__DOCUMENT TEXT__

You tell me what kind of wood it is one of the members was kind enough to post pics of my table on here with 2 very clear pics of rails
Sorry, i was out of the office on a trip to help a friend move his machine shop, woodshop, & a few thousand feet of Cuban and other mahogany, Satinwood, Brazilian Rosewood, other rosewoods, gabon ebony, BE & curly maples, QS w. oak, Curly cherry, etc, etc.
The building owner sold the commercial building out from under him for re-development and he has to downsize to fit into a 2,000 sf new space. We are both past 70, and he's a 1/2 decade older than me. Fortunately a few other youngsters in their mere late 60's were able to come in from time to time and assist us geezers.

__ACTIVITIES__
1. According to the post, why does the writer's friend have to downsize?
2. Retype the stretch of the post from "You tell me" through "cherry, etc, etc.".

__SUPPLIED DATA__
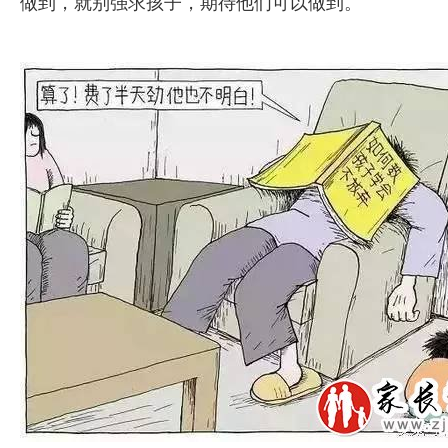
做到，就别强求孩子，期待他们可以做到。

__RESULTS BY TASK__
1. The owner of the commercial building sold it out from under him for re-development. He now has to fit into a new space of 2,000 sf.

2.
You tell me what kind of wood it is one of the members was kind enough to post pics of my table on here with 2 very clear pics of rails
Sorry, i was out of the office on a trip to help a friend move his machine shop, woodshop, & a few thousand feet of Cuban and other mahogany, Satinwood, Brazilian Rosewood, other rosewoods, gabon ebony, BE & curly maples, QS w. oak, Curly cherry, etc, etc.